Uterine Artery Ligation (UAL) is a surgical method used to reduce blood flow into the uterus by tying off the major vessels supplying the organ. This intervention is performed primarily to manage heavy bleeding that does not respond to less invasive treatments. The purpose of UAL is to achieve hemostasis, or the cessation of bleeding, while preserving the uterus and the patient’s fertility when possible. Reducing the blood supply to the uterus is an effective way to manage life-threatening hemorrhage, offering a surgical alternative to a full hysterectomy.
Reasons for Uterine Artery Ligation
The most frequent indication for Uterine Artery Ligation (UAL) is postpartum hemorrhage (PPH). PPH is defined as blood loss exceeding 1,000 milliliters after a cesarean section or more than 500 milliliters after a vaginal delivery, and it is most commonly caused by uterine atony, where the uterus fails to contract after childbirth. UAL is generally considered a step in a stepwise devascularization approach, reserved for cases where initial conservative treatments, such as uterine massage, medications, and uterine compression sutures, have failed to control the bleeding. This procedure serves as a fertility-sparing option to avoid an emergency hysterectomy.

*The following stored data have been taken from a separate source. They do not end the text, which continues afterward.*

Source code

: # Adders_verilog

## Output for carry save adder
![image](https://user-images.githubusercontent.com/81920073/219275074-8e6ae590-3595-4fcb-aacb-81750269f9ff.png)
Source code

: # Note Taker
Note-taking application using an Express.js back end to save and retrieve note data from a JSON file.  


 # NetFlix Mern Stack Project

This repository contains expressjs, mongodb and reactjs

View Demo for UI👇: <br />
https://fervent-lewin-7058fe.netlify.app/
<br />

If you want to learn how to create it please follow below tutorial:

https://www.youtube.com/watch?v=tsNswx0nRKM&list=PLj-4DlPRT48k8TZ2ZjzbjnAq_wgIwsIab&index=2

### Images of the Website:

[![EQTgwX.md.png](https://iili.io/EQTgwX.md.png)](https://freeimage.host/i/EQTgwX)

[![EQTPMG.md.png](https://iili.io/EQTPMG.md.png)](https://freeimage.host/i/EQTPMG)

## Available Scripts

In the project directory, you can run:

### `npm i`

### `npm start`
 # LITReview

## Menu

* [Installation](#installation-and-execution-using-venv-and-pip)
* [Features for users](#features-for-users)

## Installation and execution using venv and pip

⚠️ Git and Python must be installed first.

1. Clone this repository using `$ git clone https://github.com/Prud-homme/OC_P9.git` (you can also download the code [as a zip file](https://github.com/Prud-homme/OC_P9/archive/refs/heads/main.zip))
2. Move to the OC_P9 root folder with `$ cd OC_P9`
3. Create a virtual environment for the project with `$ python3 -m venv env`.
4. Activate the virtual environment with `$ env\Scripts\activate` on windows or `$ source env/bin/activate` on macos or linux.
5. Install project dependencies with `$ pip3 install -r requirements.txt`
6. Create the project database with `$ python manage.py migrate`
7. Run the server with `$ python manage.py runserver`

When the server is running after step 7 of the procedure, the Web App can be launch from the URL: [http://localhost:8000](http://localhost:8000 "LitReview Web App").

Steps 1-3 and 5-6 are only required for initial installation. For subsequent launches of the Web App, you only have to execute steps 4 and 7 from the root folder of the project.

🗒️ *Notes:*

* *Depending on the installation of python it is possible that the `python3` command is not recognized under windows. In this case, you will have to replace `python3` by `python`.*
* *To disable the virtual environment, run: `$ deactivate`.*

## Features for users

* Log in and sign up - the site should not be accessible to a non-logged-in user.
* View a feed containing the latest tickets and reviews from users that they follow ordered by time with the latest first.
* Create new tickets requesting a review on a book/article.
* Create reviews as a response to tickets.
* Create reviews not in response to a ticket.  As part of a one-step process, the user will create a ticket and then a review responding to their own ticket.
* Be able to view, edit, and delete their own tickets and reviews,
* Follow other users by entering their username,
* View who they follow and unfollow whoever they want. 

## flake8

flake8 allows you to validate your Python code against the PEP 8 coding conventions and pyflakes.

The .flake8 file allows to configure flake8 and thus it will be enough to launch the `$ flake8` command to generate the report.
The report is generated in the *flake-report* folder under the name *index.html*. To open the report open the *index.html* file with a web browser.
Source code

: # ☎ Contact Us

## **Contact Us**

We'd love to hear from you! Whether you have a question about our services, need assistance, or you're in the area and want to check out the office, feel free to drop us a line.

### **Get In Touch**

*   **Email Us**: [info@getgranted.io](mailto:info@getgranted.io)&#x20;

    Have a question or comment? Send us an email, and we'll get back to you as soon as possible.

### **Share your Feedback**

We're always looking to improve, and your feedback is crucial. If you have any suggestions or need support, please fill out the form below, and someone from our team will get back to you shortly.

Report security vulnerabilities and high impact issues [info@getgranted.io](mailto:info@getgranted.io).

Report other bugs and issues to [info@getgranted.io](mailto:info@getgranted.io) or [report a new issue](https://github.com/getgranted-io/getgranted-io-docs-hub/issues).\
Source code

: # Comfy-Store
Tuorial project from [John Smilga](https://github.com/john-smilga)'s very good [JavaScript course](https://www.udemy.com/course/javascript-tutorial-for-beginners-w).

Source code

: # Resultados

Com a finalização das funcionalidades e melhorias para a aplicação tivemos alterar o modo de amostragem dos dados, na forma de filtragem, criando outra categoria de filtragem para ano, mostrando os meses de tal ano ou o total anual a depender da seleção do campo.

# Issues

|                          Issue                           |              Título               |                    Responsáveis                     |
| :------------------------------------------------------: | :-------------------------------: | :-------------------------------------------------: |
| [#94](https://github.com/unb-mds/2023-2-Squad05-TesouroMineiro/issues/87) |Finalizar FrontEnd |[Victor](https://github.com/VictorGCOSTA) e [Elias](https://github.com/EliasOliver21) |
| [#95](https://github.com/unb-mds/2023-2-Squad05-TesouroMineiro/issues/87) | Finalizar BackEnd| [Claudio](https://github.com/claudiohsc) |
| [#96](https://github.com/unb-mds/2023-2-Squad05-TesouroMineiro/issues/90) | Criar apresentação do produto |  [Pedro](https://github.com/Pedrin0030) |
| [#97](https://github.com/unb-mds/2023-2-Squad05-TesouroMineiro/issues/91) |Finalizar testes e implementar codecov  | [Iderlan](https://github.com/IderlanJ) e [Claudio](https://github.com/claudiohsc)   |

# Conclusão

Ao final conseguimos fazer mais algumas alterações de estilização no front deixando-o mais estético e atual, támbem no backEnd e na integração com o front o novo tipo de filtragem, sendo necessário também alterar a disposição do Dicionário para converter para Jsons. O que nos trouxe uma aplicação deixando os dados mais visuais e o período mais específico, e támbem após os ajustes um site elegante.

UAL is also used in gynecological settings to manage or prevent significant blood loss. Surgeons may perform UAL prophylactically during complex procedures like a myomectomy, which is the removal of uterine fibroids. Restricting blood flow before or during the removal of fibroids allows the operation to proceed with less blood loss. Other indications include managing hemorrhage from ectopic pregnancies in the cervix or interstitial areas of the fallopian tube, or controlling bleeding during surgery for certain types of gynecological cancers.
Surgical Technique for Ligation
Uterine Artery Ligation is performed through one of two main approaches: a laparotomy (open abdominal surgery) or a minimally invasive laparoscopic procedure. The open approach is often necessary in acute emergencies, such as severe postpartum hemorrhage, which requires rapid access and visualization. For planned procedures like myomectomy, a laparoscopic approach using small incisions is often preferred, as it results in quicker recovery times.
The goal of the surgery is to identify the uterine artery and apply a suture or clip to restrict blood flow. Surgeons locate the artery where it runs alongside the uterus, often near the internal cervical os or where it branches from the internal iliac artery. In the common O’Leary technique, a suture is passed through the myometrium approximately two to three centimeters medial to the lateral edge of the uterus and then tied. Careful positioning of the suture is performed to avoid injury to the ureter, which runs close to the uterine artery.
The intention of UAL is not to completely cut off all blood supply to the uterus, but rather to reduce the intense pulse pressure and volume of blood flow. The uterus has a rich collateral circulation, receiving blood from other vessels, particularly the ovarian arteries. This ensures the organ remains viable even after the uterine arteries are tied off, allowing the uterus to be saved and function normally in the long term.
Post-Procedure Recovery and Long-Term Outcomes
Following Uterine Artery Ligation, the immediate recovery period typically mirrors that of an open abdominal surgery or cesarean section, involving a hospital stay for monitoring and pain management. Patients are closely observed for continued bleeding or signs of infection. The timeline for recovery depends on the severity of the initial medical event that necessitated the UAL.
A concern for patients is the long-term impact of the procedure on reproductive health, specifically fertility and subsequent pregnancies. Studies show that UAL does not significantly compromise a woman’s ability to conceive or lead to secondary infertility. This positive outcome is attributed to the fact that blood flow to the uterus is rapidly re-established over time through collateral vessels, such as the ovarian arteries, and recanalization of the ligated vessels.
In subsequent pregnancies, the rates of miscarriage, preeclampsia, and fetal growth restriction are comparable to those in women who did not undergo the procedure. Menstrual function is also largely preserved, with most patients returning to a normal cycle. The temporary reduction in blood supply does not typically cause long-term damage to the uterine lining or ovaries.